An astute e-mailer – two, actually – responded to my last letter asking about women in the Episcopal Church of Sudan. On the assumption that more than one person is interested in this question, I’m posting the answer here.
There is one female student (out of ~48) at Bishop Gwynne College. Not great odds, admittedly. She is already a priest and about to graduate. She’s also an older woman and all her children are grown.
She trained as a nurse and a midwife and during the war she lived and worked in Uganda. But her church “chose” – I must confess I don’t really understand what that means – her to be a priest and she was among the first women ordained to the priesthood in 2004. (The decision to ordain women was made several years earlier but the exigencies of the war made it such that the ordinations were put off for several years.) She has served as a priest and has all the rights and privileges thereof. At the service I attended on Sunday, there was a female priest on the altar.

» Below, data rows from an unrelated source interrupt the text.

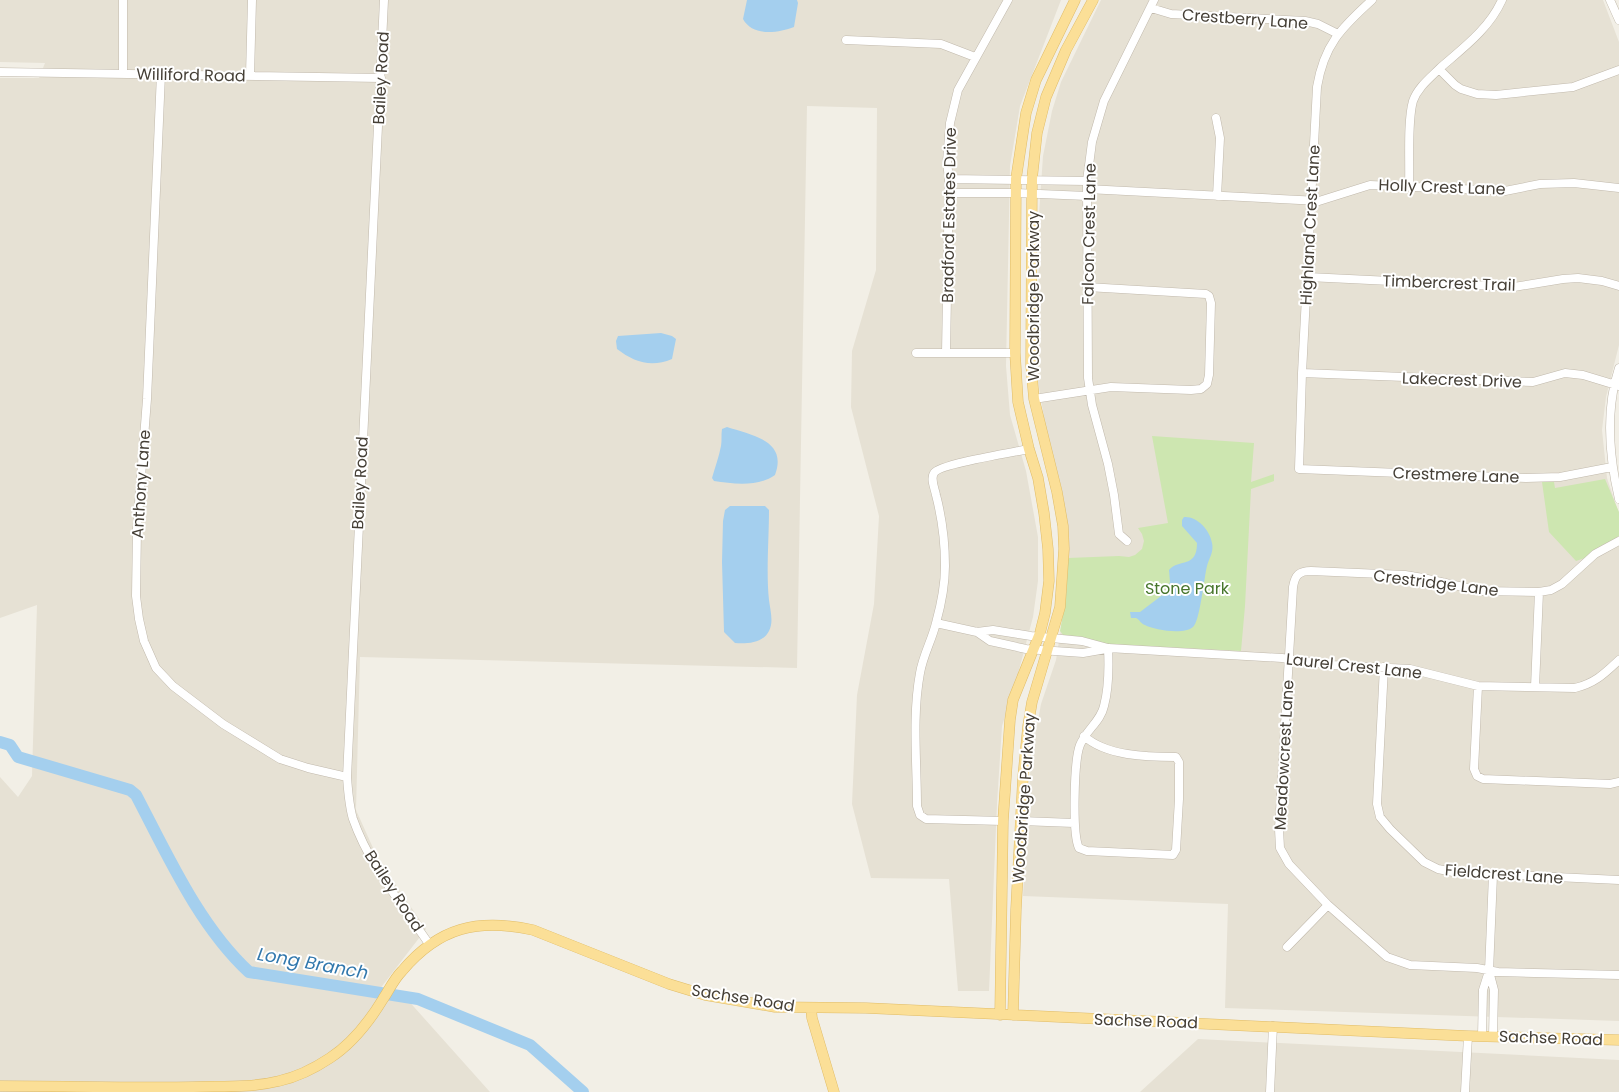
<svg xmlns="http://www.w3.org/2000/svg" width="1619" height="1092" font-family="Poppins,sans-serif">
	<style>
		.residential { fill: #e6e1d4 }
		.green { fill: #cde6b0 }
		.water { fill: #a4cfee }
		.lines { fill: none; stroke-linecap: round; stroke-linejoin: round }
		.river { stroke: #a4cfee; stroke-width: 12 }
		.minor-casing { stroke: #c1b9ac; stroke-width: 9 }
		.major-casing { stroke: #e0bc67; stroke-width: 11 }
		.minor { stroke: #fff; stroke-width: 8 }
		.major { stroke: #fbdf97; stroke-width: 10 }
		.labels { text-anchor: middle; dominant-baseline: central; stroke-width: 4; stroke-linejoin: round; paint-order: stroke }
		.street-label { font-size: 16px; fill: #453f36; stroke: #fff }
		.park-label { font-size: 16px; fill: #46752b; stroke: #fff }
		.water-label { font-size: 18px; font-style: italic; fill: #3278ad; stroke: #fff }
	</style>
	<rect width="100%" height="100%" fill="#f2efe6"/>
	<path class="residential" d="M0,0H1061L1020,106L1010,166L1006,366L1010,415L1026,471L1038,537V581L1033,617L1015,685L1002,726L997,804L989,991H958L949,879L871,878L852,804L857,695L874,604L879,516L851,407L852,351L876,270L877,108L807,106L797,668L360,657L356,810L378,859L426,929L376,994L406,998L490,1092H0V777L18,797L32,776L37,605L0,618V78H39L45,63L0,62Z
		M1101,0H1603L1619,42V345L1606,397L1602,430L1607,478L1619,514V1021L1225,1008L1228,904L1023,896L1031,758L1041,704L1056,660L1066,597L1068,558L1063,495L1045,424L1038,381L1039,215L1043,156L1052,111L1061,82Z
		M1198,1039L1619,1060V1092H1140Z"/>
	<path class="green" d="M1152,436L1254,443L1251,482L1274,474V481L1251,489L1245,606L1241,651L1104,644L1064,636L1060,631L1066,597L1068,558L1119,556L1129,557L1135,555L1142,549L1144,541L1142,534L1138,528L1168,523Z
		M1605,479L1619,512V536L1588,557L1576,561L1549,532L1542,482H1554L1555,488Z"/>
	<path class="water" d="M747,0H797L798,3L794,27C778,33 753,37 743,19Z
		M661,333L672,336L676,339L672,359C651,368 634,362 617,349L616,341L618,336Z
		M727,427C751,435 788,440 775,475C758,487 734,484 714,481L712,478C715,467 719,457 721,446C722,440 721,435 722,429Z
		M730,506H765L769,510C769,538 766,573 769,600C770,609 774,622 769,631C763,643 747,644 735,643L724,632L722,562L723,521L725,510Z
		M1184,517C1197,516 1210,530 1212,543C1214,552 1209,558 1207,566C1204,578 1200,621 1193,627C1184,635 1154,630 1145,625C1141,624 1140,620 1136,618H1131L1130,612H1140L1165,593L1170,582L1169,570C1179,558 1197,569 1197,543L1182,526V520Z"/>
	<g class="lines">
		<path class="river" d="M0,742L10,745L18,757L130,790L136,795C167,854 199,926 249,972L418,999L530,1045L583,1092"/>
		<g class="minor-casing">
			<path id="minor" d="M384,0L347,777C348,790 349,806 353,819C369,865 402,904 429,944
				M1372,0C1341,28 1324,45 1317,87L1302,373L1299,469L1526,478L1560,477L1612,467
				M1610,0L1619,20
				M1151,8L1171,14L1305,21L1318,24L1338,34
				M846,40L941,44L975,57
				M1439,69L1455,85L1461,89L1477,94L1496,95L1573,87L1619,70
				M0,72L381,78
				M123,74V0
				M161,74L147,399L137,529L136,596L139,619L144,641L156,668L173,686L223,724L280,759L308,768L347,777
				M250,75L252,0
				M1216,118L1220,138L1217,196
				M949,179L1087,181
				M1409,186C1410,163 1407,122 1413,101C1418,87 1430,78 1440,68C1463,48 1489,29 1502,0
				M1087,189L1319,201L1370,185L1505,191L1540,184L1574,183L1619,188
				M948,193H1016L1087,196
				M1308,277L1514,287L1563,279L1578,278L1602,281L1619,286
				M916,353H1015
				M946,353L949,179L947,162L950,123L958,90L1008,0
				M1619,368C1605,410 1609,456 1619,499
				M1302,373L1533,382L1565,373L1583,375L1619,386
				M1034,399L1111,387L1191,390L1201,389L1207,384L1209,375L1211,303L1209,296L1206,294L1087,287
				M1127,541L1119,534L1114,495L1108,464L1092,405L1088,378L1087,181L1092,142L1104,101L1154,0
				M1619,541L1595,554L1562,584L1551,590L1539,592L1481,591L1423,578L1405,575L1311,571C1299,571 1295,575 1293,587L1279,829L1280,848L1289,864L1328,905L1387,957L1410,965L1477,968L1498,972L1619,975
				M936,623L977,632L993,630L1031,636L1082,641L1108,648L1282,658L1331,665L1410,669L1478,686L1575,688C1595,683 1604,674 1619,660
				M977,632L990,641L1026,649L1083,653L1106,649
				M1384,667L1377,804L1380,817L1390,829L1424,862L1438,869L1453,872L1619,880
				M1478,686L1474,769L1477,776L1483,779L1610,784L1619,782
				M1535,687L1539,592
				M1084,736C1106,756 1147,757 1176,757L1179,762V799L1176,850L1173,855L1087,851L1079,848C1072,834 1074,760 1080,745C1086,730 1101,721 1104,706C1109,687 1109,667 1108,648
				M1003,821L926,819L920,815L917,806C917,762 912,716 920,673C923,655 932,640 936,623C941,605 945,584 945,566C945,542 942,518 936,495C935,489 930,479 934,473C939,464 1015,452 1029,449
				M1021,821L1074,823
				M1287,947L1328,905
				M1489,971L1494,990L1493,1036
				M1482,1036L1483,990L1489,971L1493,875
				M1270,1092L1273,1026
				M1465,1092L1468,1036"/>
		</g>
		<g class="major-casing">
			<path id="major" d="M811,1008L812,1018L834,1092
				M1000,1015L1003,821L1010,720L1013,700L1040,633L1045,613L1049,581L1048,549L1044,513L1038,478L1029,449L1018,402L1015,353L1016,179L1026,113L1036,80L1075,0
				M1013,1015L1016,909L1023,777L1028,726L1032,702L1060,607L1064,549L1063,526L1057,492L1034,399L1031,365L1032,179L1037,133L1046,97L1066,50L1093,0
				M0,1086C64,1086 128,1088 193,1087C221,1086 251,1088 279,1081C297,1077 315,1068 330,1058C353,1043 369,1022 383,999C389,990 394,979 402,971C439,927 478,918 533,930L669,984L705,995L775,1007L866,1008L1468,1036L1619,1040"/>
		</g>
		<use href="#minor" class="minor"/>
		<use href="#major" class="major"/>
	</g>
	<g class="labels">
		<g class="street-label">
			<text transform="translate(1245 19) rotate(4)">Crestberry Lane</text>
			<text transform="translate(191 75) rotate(1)">Williford Road</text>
			<text transform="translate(381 78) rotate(-87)">Bailey Road</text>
			<text transform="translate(1442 187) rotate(2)">Holly Crest Lane</text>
			<text transform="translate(949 215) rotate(-89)">Bradford Estates Drive</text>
			<text transform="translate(1310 225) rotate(-87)">Highland Crest Lane</text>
			<text transform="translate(1089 234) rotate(-89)">Falcon Crest Lane</text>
			<text transform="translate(1449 283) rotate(2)">Timbercrest Trail</text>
			<text transform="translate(1033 296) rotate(-90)">Woodbridge Parkway</text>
			<text transform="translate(1462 380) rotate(2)">Lakecrest Drive</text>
			<text transform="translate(1456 475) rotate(2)">Crestmere Lane</text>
			<text transform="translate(360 483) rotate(-87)">Bailey Road</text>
			<text transform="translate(141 484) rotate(-86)">Anthony Lane</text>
			<text transform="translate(1436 583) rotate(7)">Crestridge Lane</text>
			<text transform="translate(1354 666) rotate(6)">Laurel Crest Lane</text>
			<text transform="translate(1284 755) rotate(-87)">Meadowcrest Lane</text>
			<text transform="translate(1024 798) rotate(-86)">Woodbridge Parkway</text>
			<text transform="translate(1504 874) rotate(4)">Fieldcrest Lane</text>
			<text transform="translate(394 891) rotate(57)">Bailey Road</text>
			<text transform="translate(743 998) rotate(9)">Sachse Road</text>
			<text transform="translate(1146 1021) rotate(2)">Sachse Road</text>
			<text transform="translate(1551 1038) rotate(2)">Sachse Road</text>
		</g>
		<g class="park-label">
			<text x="1187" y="588">Stone Park</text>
		</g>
		<g class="water-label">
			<text transform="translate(313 963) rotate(10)">Long Branch</text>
		</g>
	</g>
</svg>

I asked the student why there weren’t more female students at Bishop Gwynne and she had several reasons. For the younger ones, she said, they want to know who will take care of their children while they are at school. (Many – I’d say a sizable majority – of the male students are married with children at home, whom they do not see for the year while they are here.)
Furthermore, many of the female priests in ECS don’t have the educational qualifications to be admitted. They just haven’t finished secondary school.
Finally, many dioceses just don’t have the means to support students at Bishop Gwynne. This affects male and female students but likely compounds the effects of the first two reasons.